例えば糖尿病や高脂血症などの生活習慣病は食事や運動を頑張った上での導入が前提です。それなのにも関わらず、薬に頼りきってしまっている患者が一定数見受けられます。これではいつまでも予防医学が定着しません。
また何も考えもせず、「医師の処方通りで(先発で)」という人がいる。脳死で先発医薬品というのは違うのでは無いかと思います。
他にも残薬があるのにも関わらず、そのままもらっておくという患者もいます。時間が惜しいならば診察時に言うべきだし、医師に残薬があって言って欲しくないなら、しっかりと医師の処方通りの用法用量で使って欲しいところです。そして医師の指示通り使えないならば、薬剤師に相談して欲しいと思います。(このあたりは次の薬剤師側の問題でもあるのですが)
とりあえず、患者は何も考えず医師の処方通り薬をもらっておくという考えはやめて欲しいと思っています。
薬剤師も薬剤師で患者や医師の言われた通り出すという風潮があり、それが問題です。本来であれば不要な薬は減らしていかなければなりません。
この記事を書いている時点では、薬剤師は処方箋枚数をいかに稼ぐかが収益に直結させてしまっているところがあります。つまり、いかにタイパよく処方箋をさばくかというかが重要となってしまっているのが問題です。
具体的に言うと、残薬調整には疑義紹介が必要で多くの手間暇がかかります。
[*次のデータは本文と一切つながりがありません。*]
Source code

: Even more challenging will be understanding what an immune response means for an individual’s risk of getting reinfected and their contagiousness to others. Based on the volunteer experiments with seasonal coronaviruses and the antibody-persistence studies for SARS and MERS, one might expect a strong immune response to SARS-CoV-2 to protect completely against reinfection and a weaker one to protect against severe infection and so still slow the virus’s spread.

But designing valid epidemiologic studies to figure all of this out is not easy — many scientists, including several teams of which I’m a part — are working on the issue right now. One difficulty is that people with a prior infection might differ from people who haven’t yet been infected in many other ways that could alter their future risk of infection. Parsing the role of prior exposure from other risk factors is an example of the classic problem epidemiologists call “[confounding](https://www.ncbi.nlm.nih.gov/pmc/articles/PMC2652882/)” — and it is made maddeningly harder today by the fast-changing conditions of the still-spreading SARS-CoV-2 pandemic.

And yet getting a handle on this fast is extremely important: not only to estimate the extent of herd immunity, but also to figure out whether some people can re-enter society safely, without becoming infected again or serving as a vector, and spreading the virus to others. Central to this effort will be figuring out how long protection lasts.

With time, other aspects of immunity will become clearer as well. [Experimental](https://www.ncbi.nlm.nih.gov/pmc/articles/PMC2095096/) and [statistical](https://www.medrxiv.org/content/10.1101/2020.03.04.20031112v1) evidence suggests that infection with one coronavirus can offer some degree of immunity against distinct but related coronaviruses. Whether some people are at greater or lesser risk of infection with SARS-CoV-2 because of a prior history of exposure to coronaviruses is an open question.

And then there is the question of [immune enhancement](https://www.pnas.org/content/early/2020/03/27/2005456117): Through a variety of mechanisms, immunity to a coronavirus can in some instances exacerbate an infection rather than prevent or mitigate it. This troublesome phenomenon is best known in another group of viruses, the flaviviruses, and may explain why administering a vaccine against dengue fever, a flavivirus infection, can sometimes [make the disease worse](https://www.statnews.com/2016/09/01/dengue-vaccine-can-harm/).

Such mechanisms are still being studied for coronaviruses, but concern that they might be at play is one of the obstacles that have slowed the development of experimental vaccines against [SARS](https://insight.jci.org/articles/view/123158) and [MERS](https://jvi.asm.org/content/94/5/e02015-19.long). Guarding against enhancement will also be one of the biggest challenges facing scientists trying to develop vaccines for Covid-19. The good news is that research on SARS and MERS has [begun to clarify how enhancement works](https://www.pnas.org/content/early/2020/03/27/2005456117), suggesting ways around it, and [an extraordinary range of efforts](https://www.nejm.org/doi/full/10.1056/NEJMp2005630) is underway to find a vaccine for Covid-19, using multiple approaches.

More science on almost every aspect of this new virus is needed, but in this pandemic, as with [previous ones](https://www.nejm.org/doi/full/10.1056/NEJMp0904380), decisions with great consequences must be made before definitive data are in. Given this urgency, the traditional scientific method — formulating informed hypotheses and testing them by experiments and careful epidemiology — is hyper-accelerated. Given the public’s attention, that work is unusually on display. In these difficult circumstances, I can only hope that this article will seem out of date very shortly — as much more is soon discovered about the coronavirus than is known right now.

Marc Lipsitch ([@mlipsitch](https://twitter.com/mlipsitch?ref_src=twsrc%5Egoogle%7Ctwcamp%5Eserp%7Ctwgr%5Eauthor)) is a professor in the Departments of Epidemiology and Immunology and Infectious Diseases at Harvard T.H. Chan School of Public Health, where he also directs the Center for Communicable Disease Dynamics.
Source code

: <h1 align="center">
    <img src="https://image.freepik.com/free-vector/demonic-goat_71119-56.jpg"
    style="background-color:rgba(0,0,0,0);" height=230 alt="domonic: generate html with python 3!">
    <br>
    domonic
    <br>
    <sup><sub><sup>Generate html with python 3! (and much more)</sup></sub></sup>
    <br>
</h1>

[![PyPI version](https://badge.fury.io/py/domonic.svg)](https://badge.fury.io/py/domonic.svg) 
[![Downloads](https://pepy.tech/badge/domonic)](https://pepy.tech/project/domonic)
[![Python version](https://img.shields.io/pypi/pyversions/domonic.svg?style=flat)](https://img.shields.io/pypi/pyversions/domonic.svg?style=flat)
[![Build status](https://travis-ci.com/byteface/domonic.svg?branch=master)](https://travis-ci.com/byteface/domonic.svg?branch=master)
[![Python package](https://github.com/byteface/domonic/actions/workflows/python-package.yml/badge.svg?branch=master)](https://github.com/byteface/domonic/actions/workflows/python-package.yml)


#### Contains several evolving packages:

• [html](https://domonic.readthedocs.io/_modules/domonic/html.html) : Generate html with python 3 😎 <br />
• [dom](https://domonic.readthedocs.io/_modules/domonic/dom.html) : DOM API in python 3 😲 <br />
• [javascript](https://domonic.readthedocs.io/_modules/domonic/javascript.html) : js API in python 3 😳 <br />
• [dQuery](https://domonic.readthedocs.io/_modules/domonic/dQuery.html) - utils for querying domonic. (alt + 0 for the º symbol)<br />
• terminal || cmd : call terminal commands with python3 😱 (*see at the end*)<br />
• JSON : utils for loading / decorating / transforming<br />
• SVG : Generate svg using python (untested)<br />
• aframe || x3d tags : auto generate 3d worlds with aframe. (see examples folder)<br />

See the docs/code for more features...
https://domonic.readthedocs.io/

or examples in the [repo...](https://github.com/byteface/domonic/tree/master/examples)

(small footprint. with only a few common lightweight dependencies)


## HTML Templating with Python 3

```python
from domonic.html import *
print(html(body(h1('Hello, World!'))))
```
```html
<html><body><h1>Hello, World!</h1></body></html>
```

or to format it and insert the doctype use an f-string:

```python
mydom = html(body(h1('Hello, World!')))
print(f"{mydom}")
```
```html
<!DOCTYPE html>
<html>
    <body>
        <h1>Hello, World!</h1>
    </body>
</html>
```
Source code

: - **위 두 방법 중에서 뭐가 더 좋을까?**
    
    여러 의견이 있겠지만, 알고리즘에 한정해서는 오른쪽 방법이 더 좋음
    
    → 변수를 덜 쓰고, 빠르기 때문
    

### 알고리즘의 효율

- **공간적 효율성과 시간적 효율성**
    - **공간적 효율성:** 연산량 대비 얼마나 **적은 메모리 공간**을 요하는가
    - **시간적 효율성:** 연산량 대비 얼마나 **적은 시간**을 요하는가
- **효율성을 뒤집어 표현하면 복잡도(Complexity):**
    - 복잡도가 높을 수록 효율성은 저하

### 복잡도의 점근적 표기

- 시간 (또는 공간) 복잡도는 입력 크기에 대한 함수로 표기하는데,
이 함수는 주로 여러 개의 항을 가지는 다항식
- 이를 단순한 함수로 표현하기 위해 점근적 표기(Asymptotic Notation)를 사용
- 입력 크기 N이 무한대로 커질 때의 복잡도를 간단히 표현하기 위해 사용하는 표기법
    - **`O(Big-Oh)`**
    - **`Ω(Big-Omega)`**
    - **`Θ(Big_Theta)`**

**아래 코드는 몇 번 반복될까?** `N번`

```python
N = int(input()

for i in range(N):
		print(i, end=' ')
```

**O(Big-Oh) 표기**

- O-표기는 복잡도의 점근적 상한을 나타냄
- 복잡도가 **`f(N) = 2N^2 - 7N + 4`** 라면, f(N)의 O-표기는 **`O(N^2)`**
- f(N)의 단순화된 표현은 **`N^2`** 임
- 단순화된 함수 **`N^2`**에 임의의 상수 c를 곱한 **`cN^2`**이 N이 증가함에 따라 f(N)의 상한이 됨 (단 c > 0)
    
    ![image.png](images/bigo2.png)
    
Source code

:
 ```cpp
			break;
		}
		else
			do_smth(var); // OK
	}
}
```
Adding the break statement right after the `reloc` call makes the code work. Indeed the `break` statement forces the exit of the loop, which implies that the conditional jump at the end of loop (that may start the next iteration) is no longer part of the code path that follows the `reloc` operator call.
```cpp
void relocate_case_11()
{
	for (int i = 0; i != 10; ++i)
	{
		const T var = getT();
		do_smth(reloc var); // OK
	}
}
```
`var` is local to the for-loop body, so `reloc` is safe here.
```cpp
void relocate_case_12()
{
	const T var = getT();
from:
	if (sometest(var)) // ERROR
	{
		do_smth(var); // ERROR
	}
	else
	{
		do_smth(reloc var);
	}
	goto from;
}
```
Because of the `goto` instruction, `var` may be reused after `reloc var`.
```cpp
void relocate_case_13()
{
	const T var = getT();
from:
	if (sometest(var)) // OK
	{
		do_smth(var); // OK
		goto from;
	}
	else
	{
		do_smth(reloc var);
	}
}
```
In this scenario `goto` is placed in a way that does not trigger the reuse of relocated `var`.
PTPならまだしも、一包化の残薬調整ではその場で出来ないのが現状です。そうなると残薬調整せずにそのまま患者に薬を渡したり、残薬を破棄して患者に薬を渡してしまった方がタイパが良いとなってしまいます。
これはタイパよくさばくように誘導している会社、さらに会社をそのように誘導してしまっている調剤報酬の問題です。普通に考えてPTPの残薬調整と一包化の残薬調整が同じというのがあり得ません。
そして、患者の希望通りトラブル無く処方箋を大量にさばくのが良い薬剤師となってしまっている(良い子が偉い)となってしまっているのが問題です。
最後に医師も診察の時間無いのはわかっているが、よく確認もせずホイホイ薬を出してしまっているのが現状です。
残薬確認はともかくホイホイ処方の最たるものが、患者からお願いされた他の医療機関のもの(湿布やビタミン剤)などそのまま処方してしまうことです。湿布やビタミン剤ならまだしも、専門外の薬に対して責任が持てるのか?よく考えて欲しいです。
患者に「自分の思い通りの薬を出してくれる=いい医師」と思われてしまっているのが問題です。
このような形で三者三様で足を引っ張って薬を出しまくっている(もらいまくっている)というのは問題だと思います。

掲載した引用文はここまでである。